Method of Least Squares
However, there is another way to choose the “best” parameter \(\theta\), namely the Method of Least Squares. The idea is that when we choose a fixed \(\hat\theta\), then we still have some error \(\epsilon\) which is not explained by our model. This error is exactly \(\epsilon=f_\theta(x_i)-y_i\) for each measurement \(i\in I\). We want to have these errors as small as possible. That is, we want to minimize the difference of our prediction and the real measurement.
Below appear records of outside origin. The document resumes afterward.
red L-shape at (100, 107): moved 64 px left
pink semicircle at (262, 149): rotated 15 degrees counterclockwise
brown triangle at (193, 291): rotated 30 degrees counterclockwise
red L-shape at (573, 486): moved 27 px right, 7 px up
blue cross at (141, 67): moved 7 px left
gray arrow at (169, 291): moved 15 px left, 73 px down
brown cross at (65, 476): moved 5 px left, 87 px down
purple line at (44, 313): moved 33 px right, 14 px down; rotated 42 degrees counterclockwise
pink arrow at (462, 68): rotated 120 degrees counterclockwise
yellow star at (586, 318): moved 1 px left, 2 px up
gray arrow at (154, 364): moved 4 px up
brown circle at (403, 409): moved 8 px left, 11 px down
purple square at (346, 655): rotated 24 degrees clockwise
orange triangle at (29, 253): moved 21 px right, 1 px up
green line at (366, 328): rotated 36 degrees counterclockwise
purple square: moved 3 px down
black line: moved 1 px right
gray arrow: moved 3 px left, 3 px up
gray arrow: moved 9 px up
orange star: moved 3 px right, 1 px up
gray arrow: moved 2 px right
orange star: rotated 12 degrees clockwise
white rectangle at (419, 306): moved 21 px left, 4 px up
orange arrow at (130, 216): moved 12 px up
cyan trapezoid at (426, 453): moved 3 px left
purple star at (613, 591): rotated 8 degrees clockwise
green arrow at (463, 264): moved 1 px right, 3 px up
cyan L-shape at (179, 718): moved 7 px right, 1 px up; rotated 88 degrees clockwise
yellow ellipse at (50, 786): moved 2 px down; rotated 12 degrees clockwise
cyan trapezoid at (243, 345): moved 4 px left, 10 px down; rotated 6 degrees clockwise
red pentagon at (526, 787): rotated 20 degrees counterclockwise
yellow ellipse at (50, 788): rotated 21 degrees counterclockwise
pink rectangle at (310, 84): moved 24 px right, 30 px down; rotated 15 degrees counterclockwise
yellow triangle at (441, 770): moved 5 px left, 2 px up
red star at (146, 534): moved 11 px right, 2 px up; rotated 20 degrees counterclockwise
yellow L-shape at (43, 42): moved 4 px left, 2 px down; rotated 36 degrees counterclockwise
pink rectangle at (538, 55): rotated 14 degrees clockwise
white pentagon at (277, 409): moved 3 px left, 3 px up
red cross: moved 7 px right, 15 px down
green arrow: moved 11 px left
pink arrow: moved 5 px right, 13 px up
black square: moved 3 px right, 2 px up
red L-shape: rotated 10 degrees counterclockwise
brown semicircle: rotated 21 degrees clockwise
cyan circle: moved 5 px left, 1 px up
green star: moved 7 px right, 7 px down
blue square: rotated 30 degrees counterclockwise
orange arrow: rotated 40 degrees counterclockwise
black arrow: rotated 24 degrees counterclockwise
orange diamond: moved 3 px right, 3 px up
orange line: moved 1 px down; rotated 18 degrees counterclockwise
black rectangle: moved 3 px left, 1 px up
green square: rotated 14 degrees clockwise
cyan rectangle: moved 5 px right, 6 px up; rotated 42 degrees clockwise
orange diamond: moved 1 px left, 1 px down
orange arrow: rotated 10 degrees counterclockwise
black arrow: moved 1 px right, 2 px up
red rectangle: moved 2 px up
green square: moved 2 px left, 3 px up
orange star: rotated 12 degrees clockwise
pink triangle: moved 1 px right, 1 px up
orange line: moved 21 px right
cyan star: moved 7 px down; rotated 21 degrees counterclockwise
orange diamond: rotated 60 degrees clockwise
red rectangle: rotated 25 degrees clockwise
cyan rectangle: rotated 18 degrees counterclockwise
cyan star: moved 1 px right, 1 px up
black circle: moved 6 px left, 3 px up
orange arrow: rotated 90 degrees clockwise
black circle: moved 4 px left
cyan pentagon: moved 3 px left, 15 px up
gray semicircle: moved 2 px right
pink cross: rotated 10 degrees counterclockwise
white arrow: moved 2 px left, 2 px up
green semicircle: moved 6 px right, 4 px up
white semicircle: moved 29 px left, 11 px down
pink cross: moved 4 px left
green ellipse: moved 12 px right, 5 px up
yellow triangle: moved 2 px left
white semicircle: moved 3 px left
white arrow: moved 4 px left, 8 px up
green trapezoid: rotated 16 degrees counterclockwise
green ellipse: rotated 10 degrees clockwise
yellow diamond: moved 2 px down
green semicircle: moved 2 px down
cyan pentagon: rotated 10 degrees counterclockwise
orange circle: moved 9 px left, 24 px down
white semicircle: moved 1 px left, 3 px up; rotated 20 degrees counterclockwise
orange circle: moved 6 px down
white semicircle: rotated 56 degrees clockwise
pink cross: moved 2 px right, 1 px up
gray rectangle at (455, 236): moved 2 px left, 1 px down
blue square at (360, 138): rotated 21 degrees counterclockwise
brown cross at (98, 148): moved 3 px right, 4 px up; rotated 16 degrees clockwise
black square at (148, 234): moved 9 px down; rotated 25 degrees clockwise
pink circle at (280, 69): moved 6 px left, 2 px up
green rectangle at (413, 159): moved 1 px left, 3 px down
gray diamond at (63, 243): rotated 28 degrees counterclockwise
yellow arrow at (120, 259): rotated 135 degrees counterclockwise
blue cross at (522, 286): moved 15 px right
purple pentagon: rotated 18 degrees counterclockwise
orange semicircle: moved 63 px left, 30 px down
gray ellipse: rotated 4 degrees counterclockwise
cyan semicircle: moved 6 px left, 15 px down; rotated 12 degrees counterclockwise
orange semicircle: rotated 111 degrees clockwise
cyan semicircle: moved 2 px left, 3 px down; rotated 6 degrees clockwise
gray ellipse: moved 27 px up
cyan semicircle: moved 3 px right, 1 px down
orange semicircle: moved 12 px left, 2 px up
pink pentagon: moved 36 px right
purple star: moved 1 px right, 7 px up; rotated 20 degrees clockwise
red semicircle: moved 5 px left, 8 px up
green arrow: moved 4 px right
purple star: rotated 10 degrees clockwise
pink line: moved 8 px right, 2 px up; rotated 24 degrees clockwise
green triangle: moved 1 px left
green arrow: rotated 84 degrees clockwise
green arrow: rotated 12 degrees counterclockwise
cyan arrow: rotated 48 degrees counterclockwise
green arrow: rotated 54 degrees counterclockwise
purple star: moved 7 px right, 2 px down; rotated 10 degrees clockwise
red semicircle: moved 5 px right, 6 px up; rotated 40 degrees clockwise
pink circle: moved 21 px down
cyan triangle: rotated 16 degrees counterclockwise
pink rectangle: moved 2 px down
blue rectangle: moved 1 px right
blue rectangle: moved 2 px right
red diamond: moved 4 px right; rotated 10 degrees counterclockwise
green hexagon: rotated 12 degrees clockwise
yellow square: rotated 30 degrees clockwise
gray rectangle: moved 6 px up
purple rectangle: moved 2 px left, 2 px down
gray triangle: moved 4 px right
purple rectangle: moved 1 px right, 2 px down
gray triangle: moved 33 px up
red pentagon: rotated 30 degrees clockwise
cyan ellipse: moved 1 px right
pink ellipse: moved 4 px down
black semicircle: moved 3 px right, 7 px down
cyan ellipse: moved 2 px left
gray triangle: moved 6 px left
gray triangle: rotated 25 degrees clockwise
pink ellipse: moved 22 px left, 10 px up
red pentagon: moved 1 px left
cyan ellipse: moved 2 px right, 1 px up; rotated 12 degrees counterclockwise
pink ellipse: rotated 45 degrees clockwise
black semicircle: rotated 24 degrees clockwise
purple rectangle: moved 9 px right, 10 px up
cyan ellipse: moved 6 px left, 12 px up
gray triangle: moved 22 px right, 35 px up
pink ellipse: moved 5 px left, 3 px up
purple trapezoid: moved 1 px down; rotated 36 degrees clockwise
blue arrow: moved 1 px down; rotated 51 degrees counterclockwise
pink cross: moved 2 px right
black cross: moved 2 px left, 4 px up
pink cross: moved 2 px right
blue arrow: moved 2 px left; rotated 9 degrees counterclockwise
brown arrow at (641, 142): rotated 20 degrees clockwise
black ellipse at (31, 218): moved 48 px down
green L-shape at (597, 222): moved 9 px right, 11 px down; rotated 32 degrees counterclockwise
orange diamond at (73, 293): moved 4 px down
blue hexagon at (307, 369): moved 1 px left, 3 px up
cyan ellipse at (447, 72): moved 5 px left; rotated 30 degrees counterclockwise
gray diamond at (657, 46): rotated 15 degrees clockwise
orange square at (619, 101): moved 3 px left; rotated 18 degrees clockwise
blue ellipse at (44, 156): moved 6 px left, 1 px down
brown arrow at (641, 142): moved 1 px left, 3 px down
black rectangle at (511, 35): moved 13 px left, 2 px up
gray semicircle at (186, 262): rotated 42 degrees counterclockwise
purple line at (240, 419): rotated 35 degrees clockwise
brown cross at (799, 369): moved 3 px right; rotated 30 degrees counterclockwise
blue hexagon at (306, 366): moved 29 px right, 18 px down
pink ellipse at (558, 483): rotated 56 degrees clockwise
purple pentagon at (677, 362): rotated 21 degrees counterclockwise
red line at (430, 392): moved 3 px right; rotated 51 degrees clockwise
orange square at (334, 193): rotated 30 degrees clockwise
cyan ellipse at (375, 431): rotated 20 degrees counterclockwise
In formulas, we want to minimize \(\sum\limits_{i\in I} \lvert y_i-f_\theta(x_i)\rvert\), where \(\lvert\cdot\rvert\) denotes the absolute value. As minimizing a function necessitates taking a derivative it is easier (and customary) to instead minimize \(RSS(\theta)=\sum\limits_{i\in I} (y_i-f_\theta(x_i))^2\). This is the so-called residual sum of squares.
Some Math
So which of these methods – maximum likelihood estimation or the method of least squares – is the best? Which one should you use? Let me tell you that mostly it does no matter. The point of this whole blog post is to show that
Maximum likelihood estimation assuming gaussian errors is exactly the
same as the method of least squares.
Let me repeat that in a different font style: Maximum likelihood estimation assuming gaussian errors is exactly the same as the method of least squares.
Now let me show you why that is the case. Let us compute the maximum likelihood estimate \(\hat\theta\). Thus, assume that \(\epsilon\) are identically and independently gaussian distributed.
We know that \(\mathcal{L}(\hat\theta;x_1,...,x_n)\) is maximal exactly when \(\log\mathcal{L}(\hat\theta;x_1,...,x_n)\) is maximal. Taking the logarithm is another customary trick to ease the computation.
Plugging in the definition yields \(\begin{equation} \log\mathcal{L}(\hat\theta;x_1,...,x_n)=\log\prod N(f_{\hat\theta}(x_i),\sigma^2) = \sum_i\log N(f_{\hat\theta}(x_i),\sigma^2) \end{equation}\)
As we assumed gaussian errors we get \(\begin{equation} \sum_i\log f_{\hat\theta}(x_i) = \sum\limits_{i=1}^n \log\left(\frac{1}{\sigma\sqrt{2\pi}}e^{-\frac{(y_i-f_\theta(x_i))^2}{2\sigma^2}}\right). \end{equation}\)
Here, \(\sigma\) and \(\mu\) are the parameters of the Gaussian model, variance and the mean respectively. Simplifying further yields the following.
\[\begin{equation} \sum\limits_{i=1}^n \log\left(\frac{1}{\sigma\sqrt{2\pi}}e^{-\frac{(y_i-f_\theta(x_i))^2}{2\sigma^2}}\right) = -n \log(\sigma\sqrt{2\pi}) -2\sigma^2 \sum\limits_{i=1}^n (y_i-f_\theta(x_i))^2. \end{equation}\]Thus, in summary: \(\begin{equation} \log\mathcal{L}(\hat\theta;x_1,...,x_n)= -n \log(\sigma\sqrt{2\pi}) -2\sigma^2 \sum\limits_{i=1}^n (y_i-f_\theta(x_i))^2. \end{equation}\)
As the first part only depends on \(\sigma\) it is now pretty obvious that the last part is maximal if the residual sum of squares \(RSS(\theta)=\sum\limits_{i\in I} (y_i-f_\theta(x_i))^2\) is minimal. But when the RSS is minimal then we retrieve the same parameters as with the least squares method.